Introducing ConsiStory
In the paper under discussion, the authors present "ConsiStory," a training-free method that facilitates the generation of visually consistent subjects across multiple prompts without the need for optimization or pre-training. By exploiting internal feature representations shared during diffusion based image generation, ConsiStory achieves cross-frame consistency a priori, that is, during the generative process rather than being imposed post hoc.
Technical Approach
The authors describe a technique that hinges upon subject-driven shared self-attention and correspondence-based feature injection. This approach, different from prior ones that relied on personalization or encoder-based tools, manipulates the diffusion model’s internal activations to align the generated images with other images rather than with an external source image. The process entails:
- Localizing the subject across a range of noise-influenced generated images.
- Enabling generated images to attend to other images' subject patches, facilitating subject consistency.
- Implementing self-attention dropout and query-feature blending to enrich layout diversity.
- Injecting features across images to enhance detailed consistency.
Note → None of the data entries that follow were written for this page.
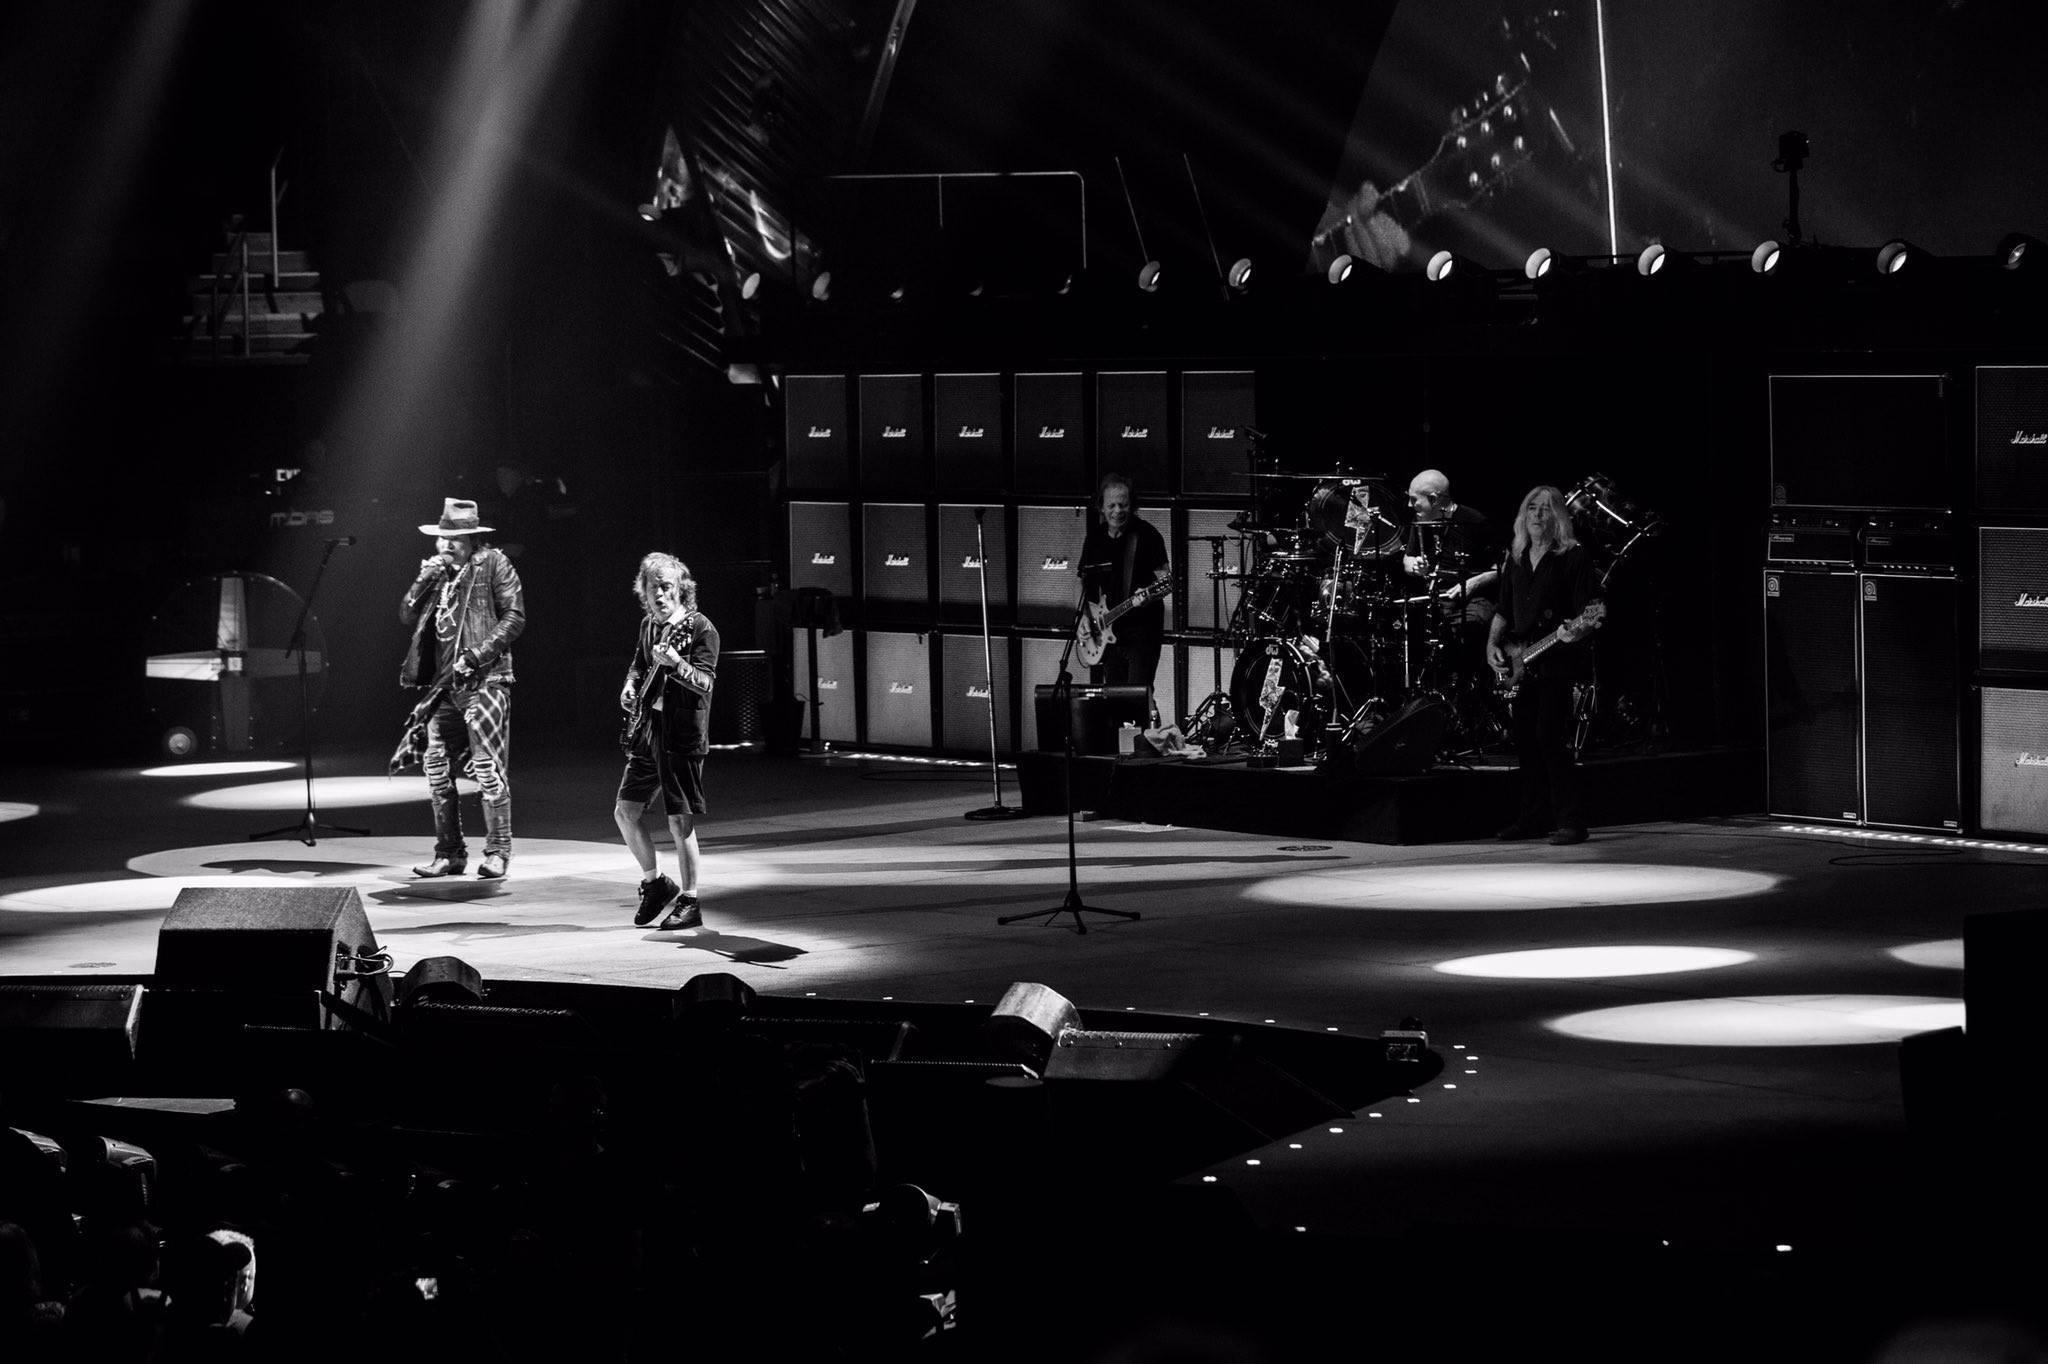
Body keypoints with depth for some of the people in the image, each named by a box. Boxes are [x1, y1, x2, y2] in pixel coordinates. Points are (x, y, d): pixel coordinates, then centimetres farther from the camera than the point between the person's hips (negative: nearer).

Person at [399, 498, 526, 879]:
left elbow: (515, 617, -7)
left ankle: (497, 853, -2)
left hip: (484, 680, -7)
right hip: (443, 685, 7)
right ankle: (450, 854, 12)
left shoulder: (493, 565, -1)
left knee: (487, 768, -8)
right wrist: (424, 581, -2)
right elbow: (408, 616, 14)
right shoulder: (437, 571, 16)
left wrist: (477, 655, -15)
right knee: (436, 767, 5)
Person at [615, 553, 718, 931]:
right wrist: (630, 685, 9)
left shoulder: (700, 628, -11)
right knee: (624, 811, 9)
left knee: (680, 821, -6)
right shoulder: (650, 625, 11)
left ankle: (689, 903, 3)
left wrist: (675, 663, -37)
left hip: (682, 734, -8)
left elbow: (704, 683, -21)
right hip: (647, 728, 8)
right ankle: (655, 882, 26)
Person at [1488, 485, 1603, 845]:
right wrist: (1493, 644, 7)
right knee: (1525, 740, 7)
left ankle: (1571, 821, -12)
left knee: (1550, 736, -15)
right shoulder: (1515, 559, 16)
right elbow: (1504, 609, 21)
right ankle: (1536, 817, 17)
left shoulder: (1574, 556, -4)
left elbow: (1591, 608, -9)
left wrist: (1578, 629, -29)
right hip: (1520, 665, 7)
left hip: (1557, 661, -7)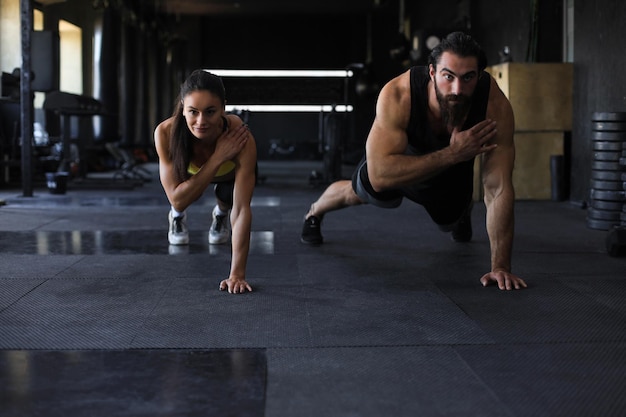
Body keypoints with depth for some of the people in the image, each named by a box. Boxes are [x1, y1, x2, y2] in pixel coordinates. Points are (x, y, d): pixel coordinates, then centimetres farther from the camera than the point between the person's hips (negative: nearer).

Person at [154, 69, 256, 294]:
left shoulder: (240, 137, -44)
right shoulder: (166, 132, -41)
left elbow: (242, 209, -45)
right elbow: (177, 198, -40)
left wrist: (237, 274, -51)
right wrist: (217, 159, -49)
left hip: (229, 171, 0)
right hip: (189, 169, 0)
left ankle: (221, 214, 18)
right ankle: (177, 217, 17)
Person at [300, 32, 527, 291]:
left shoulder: (496, 106, -41)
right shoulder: (397, 96, -46)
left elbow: (499, 189, -39)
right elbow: (380, 175, -51)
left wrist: (500, 266, -42)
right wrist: (453, 153, -56)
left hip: (451, 174, 2)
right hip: (399, 157, -2)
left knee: (449, 221, 29)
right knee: (356, 194, 25)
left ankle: (463, 210, 68)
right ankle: (314, 213, 61)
This allows for real-time generation that is roughly twenty times faster than the current state-of-the-art methods. Additionally, ConsiStory is capable of extending to multi-subject scenarios, providing a significant advantage over other methods that falter in these complex situations.
Performance Evaluation
ConsiStory was empirically compared to several baselines, displaying superior performance in subject consistency and prompt alignment without requiring costly training or backpropagation phases. The authors provide insights into a comprehensive series of evaluations:
- Qualitative Assessments: Visual comparisons showcase that the proposed method preserves subject consistency while adhering to the prompts with remarkable finesse.
- Quantitative Measurements: Employing both CLIP scores for prompt-alignment and DreamSim scores for consistency, alongside a detailed user paper, ConsiStory demonstrates its efficacy.
Practical Implications and Extensions
Several practical applications have been highlighted, such as compatibility with spatial control tools like ControlNet and the ability to perform training-free personalization for common objects. Although the technique thrives in many scenarios, it may face limitations with unusual styles or entail dependencies on certain model features for subject localization.
Conclusion
ConsiStory represents a significant leap in the generative model landscape, offering a swift and efficient alternative to the previous personalized text-to-image generation methods. With its innovative feature alignment strategies and emphasis on consistency, this model stands out as a meaningful tool for creators seeking to tell cohesive visual stories without extensive computational overheads.